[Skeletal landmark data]
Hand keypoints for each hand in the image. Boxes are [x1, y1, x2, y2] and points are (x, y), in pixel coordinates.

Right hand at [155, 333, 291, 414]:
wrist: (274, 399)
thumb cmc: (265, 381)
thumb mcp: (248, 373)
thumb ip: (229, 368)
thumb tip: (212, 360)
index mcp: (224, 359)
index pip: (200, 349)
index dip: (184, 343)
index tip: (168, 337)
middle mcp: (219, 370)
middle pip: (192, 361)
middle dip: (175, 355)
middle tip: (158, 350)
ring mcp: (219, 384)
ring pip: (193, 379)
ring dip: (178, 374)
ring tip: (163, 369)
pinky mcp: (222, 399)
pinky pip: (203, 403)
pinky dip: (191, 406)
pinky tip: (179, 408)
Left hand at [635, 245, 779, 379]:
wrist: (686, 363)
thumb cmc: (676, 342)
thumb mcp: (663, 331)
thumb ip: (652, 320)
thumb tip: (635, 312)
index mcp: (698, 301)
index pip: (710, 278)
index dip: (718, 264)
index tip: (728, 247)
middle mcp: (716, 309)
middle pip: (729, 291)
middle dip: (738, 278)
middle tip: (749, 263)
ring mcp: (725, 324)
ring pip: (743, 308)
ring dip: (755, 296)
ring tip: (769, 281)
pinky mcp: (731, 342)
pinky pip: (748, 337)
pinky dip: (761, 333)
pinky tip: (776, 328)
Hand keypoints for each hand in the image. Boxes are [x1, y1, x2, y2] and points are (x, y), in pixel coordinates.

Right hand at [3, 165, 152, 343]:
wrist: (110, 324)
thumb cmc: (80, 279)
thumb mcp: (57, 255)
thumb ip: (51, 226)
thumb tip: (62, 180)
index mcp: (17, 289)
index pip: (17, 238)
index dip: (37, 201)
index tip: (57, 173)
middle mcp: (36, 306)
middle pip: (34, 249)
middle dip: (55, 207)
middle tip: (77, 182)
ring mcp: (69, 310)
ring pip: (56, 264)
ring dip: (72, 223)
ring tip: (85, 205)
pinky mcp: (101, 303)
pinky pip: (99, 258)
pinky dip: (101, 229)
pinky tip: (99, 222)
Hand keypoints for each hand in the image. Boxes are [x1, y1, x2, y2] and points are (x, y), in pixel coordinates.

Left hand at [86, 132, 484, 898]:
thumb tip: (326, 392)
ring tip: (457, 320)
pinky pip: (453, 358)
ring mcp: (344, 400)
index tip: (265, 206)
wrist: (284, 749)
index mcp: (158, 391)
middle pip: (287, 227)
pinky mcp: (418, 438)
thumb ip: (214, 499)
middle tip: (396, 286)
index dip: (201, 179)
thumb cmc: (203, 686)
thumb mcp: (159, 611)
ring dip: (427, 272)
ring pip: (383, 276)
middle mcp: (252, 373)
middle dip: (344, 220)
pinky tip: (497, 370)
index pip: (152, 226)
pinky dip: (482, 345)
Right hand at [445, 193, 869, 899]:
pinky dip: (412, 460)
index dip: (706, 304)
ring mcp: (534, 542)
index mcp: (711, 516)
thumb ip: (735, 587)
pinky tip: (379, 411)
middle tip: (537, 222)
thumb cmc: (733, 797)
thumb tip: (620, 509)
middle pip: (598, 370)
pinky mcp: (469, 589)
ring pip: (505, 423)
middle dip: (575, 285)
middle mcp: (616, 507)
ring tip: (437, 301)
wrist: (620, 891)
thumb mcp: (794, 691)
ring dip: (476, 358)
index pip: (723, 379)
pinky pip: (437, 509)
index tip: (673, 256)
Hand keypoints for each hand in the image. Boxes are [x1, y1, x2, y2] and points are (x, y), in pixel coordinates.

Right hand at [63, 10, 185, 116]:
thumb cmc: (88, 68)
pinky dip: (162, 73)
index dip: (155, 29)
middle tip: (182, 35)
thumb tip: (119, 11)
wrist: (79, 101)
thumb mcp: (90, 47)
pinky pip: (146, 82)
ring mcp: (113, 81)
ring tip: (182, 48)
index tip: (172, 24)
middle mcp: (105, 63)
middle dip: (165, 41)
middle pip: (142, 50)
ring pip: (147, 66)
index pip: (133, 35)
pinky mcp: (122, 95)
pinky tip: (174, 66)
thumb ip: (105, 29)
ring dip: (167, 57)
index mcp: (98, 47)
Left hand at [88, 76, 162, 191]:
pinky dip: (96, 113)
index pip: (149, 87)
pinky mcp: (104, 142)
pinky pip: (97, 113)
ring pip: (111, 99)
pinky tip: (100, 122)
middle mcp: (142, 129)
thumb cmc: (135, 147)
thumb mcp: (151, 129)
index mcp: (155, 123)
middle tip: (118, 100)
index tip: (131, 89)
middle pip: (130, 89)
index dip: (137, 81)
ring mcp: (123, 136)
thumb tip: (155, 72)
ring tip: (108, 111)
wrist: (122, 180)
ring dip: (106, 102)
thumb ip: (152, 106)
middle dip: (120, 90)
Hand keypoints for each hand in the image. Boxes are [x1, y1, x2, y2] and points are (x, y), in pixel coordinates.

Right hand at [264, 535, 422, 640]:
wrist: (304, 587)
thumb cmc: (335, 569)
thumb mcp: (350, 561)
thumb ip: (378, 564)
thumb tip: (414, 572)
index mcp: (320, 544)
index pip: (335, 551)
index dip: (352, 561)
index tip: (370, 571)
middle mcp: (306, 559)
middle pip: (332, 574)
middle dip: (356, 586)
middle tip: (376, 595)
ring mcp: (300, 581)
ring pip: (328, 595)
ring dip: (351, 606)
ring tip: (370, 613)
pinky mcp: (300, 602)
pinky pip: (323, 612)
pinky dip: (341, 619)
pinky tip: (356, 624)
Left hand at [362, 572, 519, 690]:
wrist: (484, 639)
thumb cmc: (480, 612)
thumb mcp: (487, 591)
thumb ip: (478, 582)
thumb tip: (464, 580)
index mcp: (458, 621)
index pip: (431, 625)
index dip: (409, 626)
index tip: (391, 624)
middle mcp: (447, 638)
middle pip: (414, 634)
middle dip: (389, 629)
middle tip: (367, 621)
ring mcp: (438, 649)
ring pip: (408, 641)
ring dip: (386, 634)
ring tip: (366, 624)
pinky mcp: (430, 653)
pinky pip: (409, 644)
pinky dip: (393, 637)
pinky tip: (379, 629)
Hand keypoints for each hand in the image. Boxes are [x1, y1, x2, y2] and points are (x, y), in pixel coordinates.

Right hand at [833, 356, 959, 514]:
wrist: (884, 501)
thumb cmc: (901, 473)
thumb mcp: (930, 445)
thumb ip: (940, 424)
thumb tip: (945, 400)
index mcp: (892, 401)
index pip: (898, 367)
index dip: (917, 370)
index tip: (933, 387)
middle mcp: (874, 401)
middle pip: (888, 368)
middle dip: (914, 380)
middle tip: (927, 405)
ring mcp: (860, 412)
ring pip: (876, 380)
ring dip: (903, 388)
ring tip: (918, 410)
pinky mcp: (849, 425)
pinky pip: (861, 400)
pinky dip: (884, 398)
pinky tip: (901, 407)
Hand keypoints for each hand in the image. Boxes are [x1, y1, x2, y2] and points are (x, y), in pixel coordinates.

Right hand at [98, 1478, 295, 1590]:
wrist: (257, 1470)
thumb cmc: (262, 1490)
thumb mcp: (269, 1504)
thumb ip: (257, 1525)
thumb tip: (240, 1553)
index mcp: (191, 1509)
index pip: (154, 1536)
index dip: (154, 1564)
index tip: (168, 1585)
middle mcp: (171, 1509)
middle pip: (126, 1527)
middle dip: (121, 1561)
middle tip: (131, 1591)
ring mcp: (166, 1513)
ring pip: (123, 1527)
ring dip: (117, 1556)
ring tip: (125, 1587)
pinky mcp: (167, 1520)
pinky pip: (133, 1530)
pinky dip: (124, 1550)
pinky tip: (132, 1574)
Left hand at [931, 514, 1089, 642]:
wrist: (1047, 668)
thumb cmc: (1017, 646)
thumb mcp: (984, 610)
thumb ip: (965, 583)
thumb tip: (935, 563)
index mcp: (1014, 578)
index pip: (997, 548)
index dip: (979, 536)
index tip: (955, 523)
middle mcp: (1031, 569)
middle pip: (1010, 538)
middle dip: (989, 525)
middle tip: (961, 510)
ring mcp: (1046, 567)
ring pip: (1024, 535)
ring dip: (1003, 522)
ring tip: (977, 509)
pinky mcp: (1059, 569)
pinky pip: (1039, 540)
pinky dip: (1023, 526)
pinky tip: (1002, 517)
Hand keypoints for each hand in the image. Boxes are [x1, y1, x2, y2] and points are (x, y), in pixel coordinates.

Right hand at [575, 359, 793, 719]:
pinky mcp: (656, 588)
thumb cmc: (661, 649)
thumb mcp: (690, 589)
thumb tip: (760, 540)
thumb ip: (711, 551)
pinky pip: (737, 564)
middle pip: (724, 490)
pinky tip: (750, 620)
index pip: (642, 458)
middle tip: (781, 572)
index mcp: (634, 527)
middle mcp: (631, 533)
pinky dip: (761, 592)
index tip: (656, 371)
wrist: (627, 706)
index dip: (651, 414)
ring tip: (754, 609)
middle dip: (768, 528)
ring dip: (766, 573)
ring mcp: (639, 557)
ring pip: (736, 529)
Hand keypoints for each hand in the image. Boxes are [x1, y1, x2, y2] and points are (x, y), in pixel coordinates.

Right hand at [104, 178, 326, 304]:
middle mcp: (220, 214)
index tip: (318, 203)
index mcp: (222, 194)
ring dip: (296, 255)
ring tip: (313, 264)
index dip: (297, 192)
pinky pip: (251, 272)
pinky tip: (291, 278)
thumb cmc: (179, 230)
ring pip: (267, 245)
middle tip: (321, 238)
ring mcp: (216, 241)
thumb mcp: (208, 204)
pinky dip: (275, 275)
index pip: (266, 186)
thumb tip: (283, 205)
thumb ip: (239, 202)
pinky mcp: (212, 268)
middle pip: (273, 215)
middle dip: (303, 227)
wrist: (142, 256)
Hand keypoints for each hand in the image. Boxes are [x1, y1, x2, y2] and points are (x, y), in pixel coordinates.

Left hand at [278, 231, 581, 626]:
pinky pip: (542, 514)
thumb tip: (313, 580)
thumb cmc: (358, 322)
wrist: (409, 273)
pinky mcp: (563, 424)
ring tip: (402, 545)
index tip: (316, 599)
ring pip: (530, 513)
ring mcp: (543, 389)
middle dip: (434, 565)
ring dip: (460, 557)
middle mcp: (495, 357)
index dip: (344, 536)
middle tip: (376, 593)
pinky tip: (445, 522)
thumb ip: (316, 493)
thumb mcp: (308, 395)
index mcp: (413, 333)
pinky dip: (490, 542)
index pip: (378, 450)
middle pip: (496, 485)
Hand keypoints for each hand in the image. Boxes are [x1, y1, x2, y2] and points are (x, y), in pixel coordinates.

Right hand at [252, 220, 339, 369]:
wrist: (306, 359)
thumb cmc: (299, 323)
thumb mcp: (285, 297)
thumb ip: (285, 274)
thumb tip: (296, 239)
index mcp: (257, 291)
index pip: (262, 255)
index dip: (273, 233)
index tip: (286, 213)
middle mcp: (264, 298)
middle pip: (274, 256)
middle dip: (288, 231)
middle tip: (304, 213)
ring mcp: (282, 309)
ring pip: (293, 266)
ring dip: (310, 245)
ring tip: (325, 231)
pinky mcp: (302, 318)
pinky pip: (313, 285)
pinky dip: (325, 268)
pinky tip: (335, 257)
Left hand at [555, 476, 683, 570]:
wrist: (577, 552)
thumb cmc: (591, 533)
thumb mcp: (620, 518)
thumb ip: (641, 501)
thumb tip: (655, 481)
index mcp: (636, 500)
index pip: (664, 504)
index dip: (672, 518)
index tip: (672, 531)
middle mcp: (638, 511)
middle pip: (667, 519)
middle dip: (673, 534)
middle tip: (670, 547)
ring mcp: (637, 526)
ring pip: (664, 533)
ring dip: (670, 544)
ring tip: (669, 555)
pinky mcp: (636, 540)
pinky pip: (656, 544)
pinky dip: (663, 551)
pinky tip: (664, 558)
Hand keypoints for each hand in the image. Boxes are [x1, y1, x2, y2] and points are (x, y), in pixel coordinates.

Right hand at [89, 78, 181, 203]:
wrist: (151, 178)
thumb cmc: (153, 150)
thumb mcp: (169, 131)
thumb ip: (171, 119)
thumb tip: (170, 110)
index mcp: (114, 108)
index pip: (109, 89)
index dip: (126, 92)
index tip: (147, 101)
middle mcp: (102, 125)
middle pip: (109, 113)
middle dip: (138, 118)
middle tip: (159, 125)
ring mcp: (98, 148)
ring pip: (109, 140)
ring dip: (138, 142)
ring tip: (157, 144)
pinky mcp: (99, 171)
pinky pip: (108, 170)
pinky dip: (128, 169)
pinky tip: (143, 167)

*DIRECTIONS FOR THIS TASK:* Search the data above for the string "Left" and return every line that has it.

*TASK RESULT:*
Left hand at [635, 245, 779, 379]:
Left hand at [86, 132, 484, 898]:
Left hand at [88, 76, 162, 191]:
Left hand at [362, 572, 519, 690]:
Left hand at [931, 514, 1089, 642]:
Left hand at [278, 231, 581, 626]:
Left hand at [555, 476, 683, 570]:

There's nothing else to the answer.